Three Row Roller Slewing Bearing

Among the various types of bearings used in the construction industry, the three row roller slewing bearing has a very high carrying capacity. This makes it the best choice for the use of heavy machinery. It is also ideal for the application where fatigue life and sub-surface cracking is a concern.

High carrying capacity

Using a three-row roller slewing bearing is an effective way to improve the carrying capacity of a machine. The slewing bearing provides 360deg slewing support for stackers and cranes. It is also used in heavy-duty machines with large working radii. It is widely used in mining machinery, construction equipment, and wind power equipment.

The most important characteristic of a slewing bearing is the load carrying capacity. This is determined by the maximum permissible pressure in the contact zone of the most loaded rolling element. Generally, this is derived from a single equation. However, the calculation method should take into account the rigidity of the screw connection and seats in the load-carrying structure.

A three-row roller slewing bearing has an extremely high carrying capacity. This is because the upper and lower rows of rollers are arranged horizontally and vertically, respectively. The lower row has a radial force while the upper row bears an axial force in two directions.

Finite element stress distribution model

FEA is a familiar modeling method and a great way to investigate complex nonlinear behavior.

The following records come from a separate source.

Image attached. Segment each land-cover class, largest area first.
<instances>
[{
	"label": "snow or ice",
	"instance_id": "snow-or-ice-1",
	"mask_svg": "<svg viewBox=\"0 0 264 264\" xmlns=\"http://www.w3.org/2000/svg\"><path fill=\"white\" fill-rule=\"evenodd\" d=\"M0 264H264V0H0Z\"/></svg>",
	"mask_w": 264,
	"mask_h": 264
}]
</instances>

In this paper, a finite element stress distribution model for three row roller slewing bearing is evaluated and validated. This approach may be applied to other types of bearings, such as tapered rollers and ball bearings.

The first step in the process is to define a finite element model that will accurately represent the slewing bearing's geometry. For this task, ANSYS Workench 12.1 is used as the FEA tool. Similarly, a reference bearing is modeled to estimate its radial stiffness.

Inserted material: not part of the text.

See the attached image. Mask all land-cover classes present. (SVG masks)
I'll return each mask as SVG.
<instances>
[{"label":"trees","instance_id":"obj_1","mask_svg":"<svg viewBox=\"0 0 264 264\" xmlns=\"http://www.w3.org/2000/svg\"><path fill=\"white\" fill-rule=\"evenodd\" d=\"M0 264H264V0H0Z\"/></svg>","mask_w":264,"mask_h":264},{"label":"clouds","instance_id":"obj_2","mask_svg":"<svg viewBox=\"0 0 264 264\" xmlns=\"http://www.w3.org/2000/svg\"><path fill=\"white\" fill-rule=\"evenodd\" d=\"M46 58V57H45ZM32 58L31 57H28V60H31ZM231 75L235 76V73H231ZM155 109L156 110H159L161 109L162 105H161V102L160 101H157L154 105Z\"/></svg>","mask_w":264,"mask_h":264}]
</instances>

The aforementioned model is improved by adding a diametral clearance. This is in keeping with the structural deformation of the bearing rings. The result is a more accurate FE model. Afterwards, the aforementioned model is verified using contact pressure sensors. The results indicate that the proposed approach is a more realistic approach to modeling the slewing bearing.

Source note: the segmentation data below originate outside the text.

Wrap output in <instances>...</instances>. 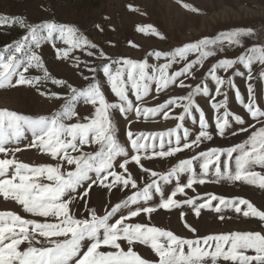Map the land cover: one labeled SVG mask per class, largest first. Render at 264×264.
Segmentation results:
<instances>
[{
  "label": "snow or ice",
  "instance_id": "snow-or-ice-1",
  "mask_svg": "<svg viewBox=\"0 0 264 264\" xmlns=\"http://www.w3.org/2000/svg\"><path fill=\"white\" fill-rule=\"evenodd\" d=\"M13 26L26 31L22 38L0 50V89L21 85L37 88L42 82H50L66 87L68 94L40 93L65 101L50 116L30 117L0 110V154L5 157L0 158V196L14 200L31 216L43 218L38 221L12 212L0 213V264H220L221 261L264 264V231L200 237L195 236L196 229L184 220L187 207L197 218L202 210L223 213L231 209L245 218L264 223V210L239 197L205 194L176 198L186 195V189L195 192L194 185L209 182H241L264 190V101L257 102L251 84L246 99L234 81L235 76H245L237 65L247 71L246 79L250 81L256 63L262 66L261 78L264 79V45H252L234 57L226 55L233 46L243 48L241 37L255 35L253 29L222 32L168 52L158 50L149 54L155 61L164 63L123 57L112 59L101 49L99 58L106 63L89 68L95 75L85 88L78 89L53 77L38 50L47 43L56 50L58 59H67L78 49L85 50L91 57L96 55L97 45L75 26L56 22L33 25L24 18L0 15V27ZM138 31L165 39L153 26L138 27ZM57 41L67 47L57 48ZM190 56L195 58L189 59ZM210 58L216 60L206 71V78L195 86L185 83L189 78L197 80L194 70L202 68ZM174 65L180 67L174 68ZM33 68L42 70L43 76L26 75ZM233 69L232 75L225 78ZM101 73L103 83L97 79ZM209 81L214 85V92ZM104 84L110 88L115 102L106 98ZM173 85L189 91L155 107L142 106L153 92V86L158 96ZM230 89L245 115L230 110ZM201 95L209 98L215 113L214 125L197 102L196 98ZM217 97L222 99L217 100ZM81 99L94 107V113L82 118L86 122L77 119L75 123H68L78 117L76 105ZM176 109L182 111L173 116ZM116 114L129 122L123 142L118 136ZM161 114L164 119H175L178 123L158 133L130 130L133 118L148 119ZM187 121L193 127L186 126ZM26 133L31 134L27 147L40 149L56 161L54 165L30 166L19 162L14 155L8 158L10 153L22 150L9 145L17 144ZM241 133L249 135L232 146L195 151L214 136L223 138ZM93 145L96 146L93 151L83 150ZM185 150H193L194 154L179 160L166 173L150 170L142 163L144 159L171 158ZM130 163L147 174L146 182L143 175L140 182L133 178L128 168ZM93 186L109 192L119 188L130 194L110 209L105 206L101 213L87 204ZM166 186L172 187L166 191ZM76 206L86 210L87 215L78 217ZM161 209L179 210L184 227L194 238L179 236L150 223L129 222L142 214L150 221L152 214ZM218 218L224 220L225 216L221 214ZM25 243L27 247L22 250L21 245ZM138 244L149 247L158 259L151 262L139 255L134 250Z\"/></svg>",
  "mask_w": 264,
  "mask_h": 264
},
{
  "label": "rangeland",
  "instance_id": "rangeland-1",
  "mask_svg": "<svg viewBox=\"0 0 264 264\" xmlns=\"http://www.w3.org/2000/svg\"><path fill=\"white\" fill-rule=\"evenodd\" d=\"M132 9L131 10L130 6ZM188 5L189 7H185ZM195 8L198 11H192ZM0 15L6 17L24 18L27 23L36 25L45 22H56L75 26L80 33L86 36L92 43L98 46L95 50L96 55L87 56L85 50H75L70 53L67 59H58L56 50L50 44H44L38 51L43 58V63L49 73L59 79L65 80L78 89L85 88L91 81L94 73L88 69L97 67L106 63L99 58V50L112 59L131 58L137 61L148 59L149 63H164L163 60L157 62L149 54L154 51L168 52L176 47L189 42H195L204 37H215L222 32L253 29L255 35L241 37L243 48L233 46L226 55L234 57L240 54L245 48L252 45H264V0H0ZM153 26L165 39H159L155 35L145 34L138 31V27ZM24 29L18 26L0 27V50L4 46L10 45L22 38L25 34ZM132 42L138 47H132ZM57 48H66L62 42L57 41ZM190 56L189 59H194ZM216 58H210L205 62L202 68L195 71L197 80L189 78L185 83H191L193 86L202 79L206 78V71ZM180 67L174 65V68ZM240 71L245 72V76H235L234 81L241 94L247 99L248 85L251 84L256 94L257 102L264 101V79H262V66L258 63L253 65L252 79H246L247 71L242 66L237 65ZM235 69L225 74L231 76ZM26 75L30 77L43 76V71L30 69ZM89 77L85 80L84 77ZM103 83L102 73L97 77ZM210 89L214 92V85L209 81ZM39 88V91L37 90ZM37 88L28 85H21L16 88L0 89V110L15 111L18 114L30 117L50 116L58 111L64 104L63 99H52L41 95V92H57L63 95L68 94L66 87H58L50 82L41 83ZM103 91L109 102H115L116 98L111 93L110 88L104 84ZM189 89L177 88L173 85L169 90L156 96L153 86V92L145 98L143 107H155L165 102L166 99L173 96L187 94ZM229 108L237 114L245 115L242 106L234 96L233 90H229ZM156 98H153V97ZM197 102L205 110L206 117L210 124L214 125L215 113L211 109L209 98L198 96ZM217 100L222 97H217ZM77 118H73L68 123H75L77 119L80 122H86L82 118L94 113V107L86 104L81 99L77 102ZM182 109H176L172 115L180 113ZM223 111V110H221ZM198 116V113H196ZM118 121V136L123 142L126 140V131L129 129V122L121 118L119 114L115 115ZM245 119H248L245 116ZM178 121L175 119H164L163 114L152 118L139 120L132 119L130 130L134 133H158L168 131L176 126ZM186 126L193 127L190 121ZM259 127V125H258ZM254 131V129H253ZM249 133H241L239 136L226 135L221 138L214 136L210 142H205L195 151L207 150L210 147H229L235 143L242 142ZM31 134L26 133L17 144L9 147H20L22 150L17 153H10L8 158L15 156L19 162L30 166L54 165L56 163L49 155L44 154L38 148H29ZM95 145L85 146L84 151L91 152ZM193 150H185L176 156L161 159H144V167L161 173H166L172 166L181 159L190 158ZM76 155V153H73ZM0 158H5L0 154ZM129 171L134 179L140 182L143 175L145 182L147 174H143L139 166L134 163L128 165ZM183 181V178H182ZM42 182H47L42 179ZM175 183V182H173ZM172 186H166V191ZM195 192L192 189H186V195H178L177 199H186L188 197L205 194H216L226 198H245L253 203L258 209L264 210V190L256 186L247 185L241 182H209L204 185H194ZM134 191V190H133ZM130 192L121 191L119 188L109 192L106 188L93 186L87 199L88 207H94L102 213L105 206L109 209L117 202L121 201ZM216 203L215 201L213 202ZM188 213L184 217L194 229L195 236H206L210 234H223L231 232L246 231H264V223L254 218H245L242 214H237L233 210H225L223 213H216L210 210H202L200 217H196L193 212L185 208ZM12 212L19 214L22 218L36 219L42 221L43 218L33 217L23 211L22 206L11 199H5L0 196V213ZM76 215H87L86 210H81L79 206L75 207ZM224 215L225 219L220 220L219 215ZM131 223H150L164 230H170L175 234L194 238V234L188 231L181 220L179 210L165 211L163 209L153 213L149 221L143 214ZM43 240V238H39ZM37 247L41 245H36ZM126 248V244L122 242ZM27 244L21 245L25 249ZM105 250V249H102ZM143 258L154 262L158 258L152 250L144 245H136L134 248ZM251 254V253H250ZM220 264H226L221 261Z\"/></svg>",
  "mask_w": 264,
  "mask_h": 264
}]
</instances>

A mixed finite element model is utilized in conjunction with the aforementioned approach to provide an improved calculation method. This model takes advantage of the fact that a symmetrical system can have one or two symmetry planes. It also allows for an improved estimation of the reasonable dimensions of the individual elements.

Suitable for heavy machinery

Generally, three row roller slewing bearings are used for heavy duty machines with large working radius. They distribute the load to different rows of the raceway. This allows them to bear multiple loads at the same time.

This type of slewing bearing is also used in the construction sector and public works. Depending on the application, other requirements must be considered. These include accuracy, rotational speed, and friction resistance. Other factors, such as the temperature range of the operating environment, may also have an impact on the choice of slewing bearing.

There are four main types of slewing bearings: single row, four point contact ball, triple row, and cross roller. Each is designed to handle a different combination of axial and radial force.

In the case of a single row four point contact ball slewing bearing, a row of steel balls are rolled along a raceway. This is followed by the change of contact from point to line.

Fatigue life and sub-surface cracking

Various types of rolling bearings are subjected to fatigue life and sub-surface cracking. The most common type is the three row roller slewing bearing. It contains three cylindrical rollers in the inner ring and an outer ring with a cylindrical roller. The rollers are arranged on a vertical raceway. The contact angle is 45 deg. The nominal load is p = ten times the rolling element's Young's moduli of elasticity.

The first indication of fatigue failure is sub-surface fatigue. This is generally five to six microns deep. It is caused by the alternating subsurface shear stress. It results in the propagation of small cracks, which can eventually lead to the fracture of the rolling element.

Some researchers have developed mathematical models for assessing the lifetime of the contact in rolling bearings. These models use statistical methods to estimate the fatigue life of the contact and the contact stress. In addition, these models are based on the Hertzian contact theory. However, they are not suitable for all slewing bearings.